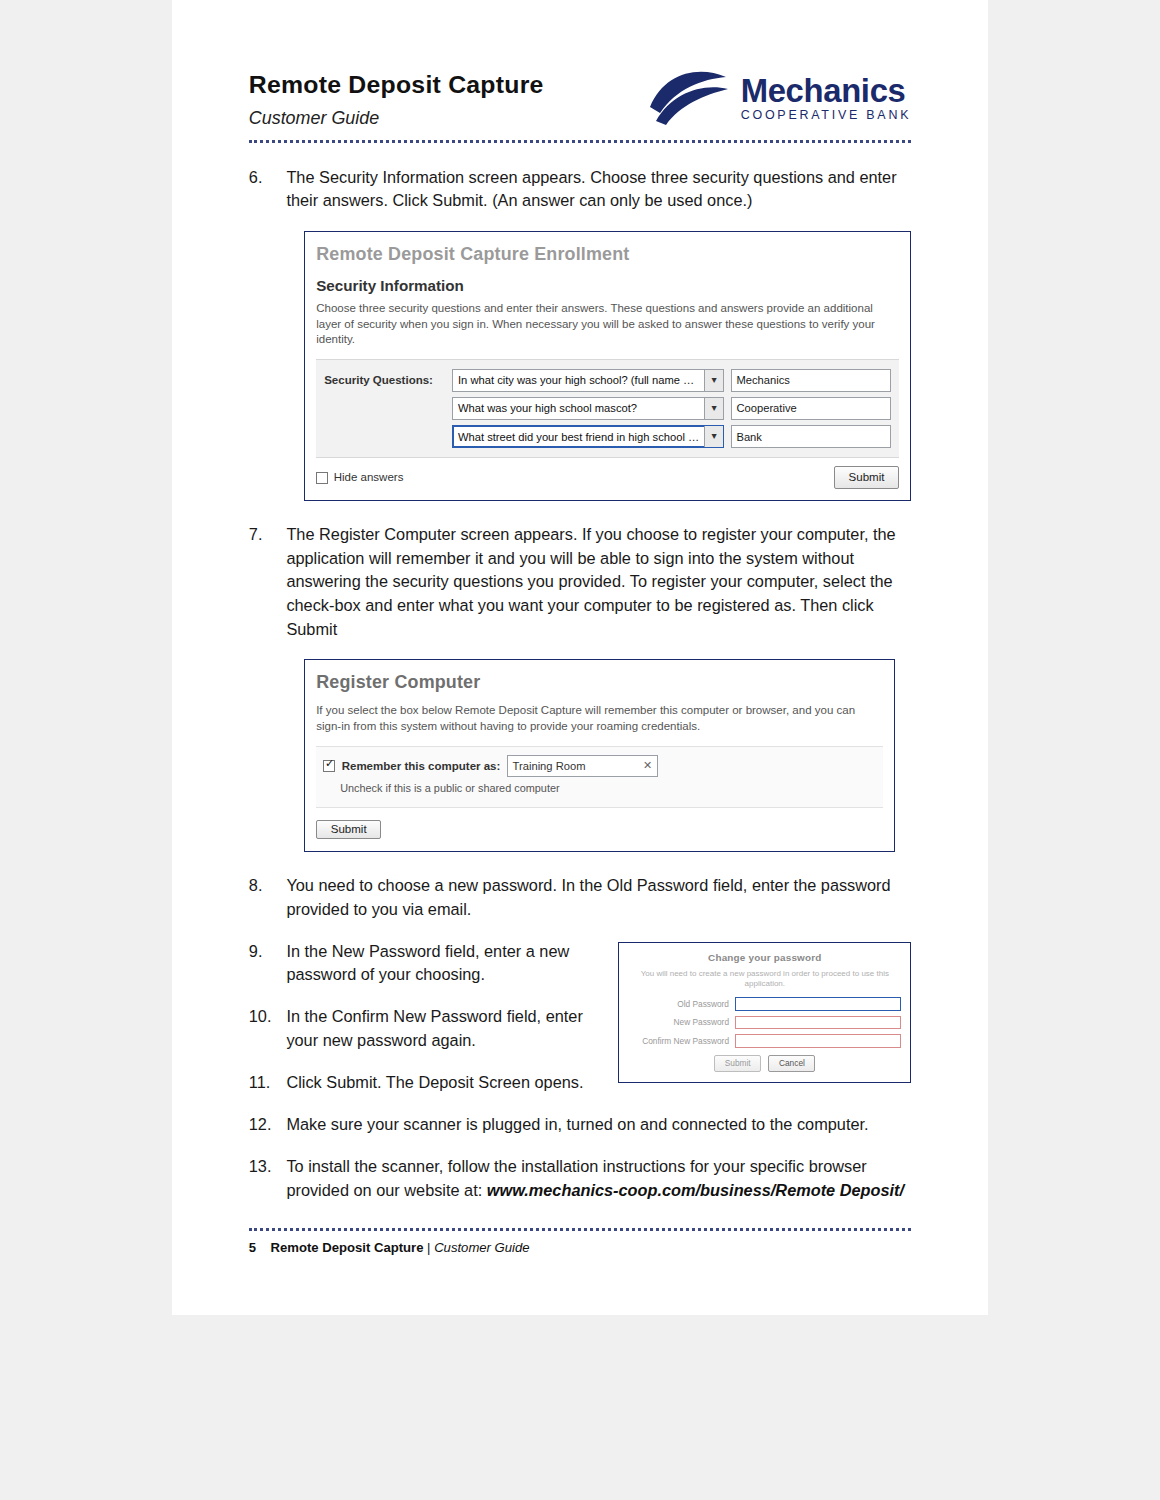Remote Deposit Capture
Customer Guide
Mechanics COOPERATIVE BANK
The Security Information screen appears. Choose three security questions and enter their answers. Click Submit. (An answer can only be used once.)
Remote Deposit Capture Enrollment
Security Information
Choose three security questions and enter their answers. These questions and answers provide an additional layer of security when you sign in. When necessary you will be asked to answer these questions to verify your identity.
Security Questions: In what city was your high school? (full name of city only)▼ Mechanics
Security Questions: What was your high school mascot?▼ Cooperative
Security Questions: What street did your best friend in high school live on? (Enter full name of str▼ Bank
Hide answers Submit
The Register Computer screen appears. If you choose to register your computer, the application will remember it and you will be able to sign into the system without answering the security questions you provided. To register your computer, select the check-box and enter what you want your computer to be registered as. Then click Submit
Register Computer
If you select the box below Remote Deposit Capture will remember this computer or browser, and you can sign-in from this system without having to provide your roaming credentials.
Remember this computer as: Training Room✕
Uncheck if this is a public or shared computer
Submit
You need to choose a new password. In the Old Password field, enter the password provided to you via email.
Change your password
You will need to create a new password in order to proceed to use this application.
Old Password
New Password
Confirm New Password
Submit Cancel
In the New Password field, enter a new password of your choosing.
In the Confirm New Password field, enter your new password again.
Click Submit. The Deposit Screen opens.
Make sure your scanner is plugged in, turned on and connected to the computer.
To install the scanner, follow the installation instructions for your specific browser provided on our website at: www.mechanics-coop.com/business/Remote Deposit/
5 Remote Deposit Capture | Customer Guide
☆ ☆ ☆
**What you need to do**
Output the material above exactly, but only from the line that carries "If you select" through the line that carries "You need to".

**Reply to the exercise**
If you select the box below Remote Deposit Capture will remember this computer or browser, and you can sign-in from this system without having to provide your roaming credentials.
Remember this computer as: Training Room✕
Uncheck if this is a public or shared computer
Submit
You need to choose a new password. In the Old Password field, enter the password provided to you via email.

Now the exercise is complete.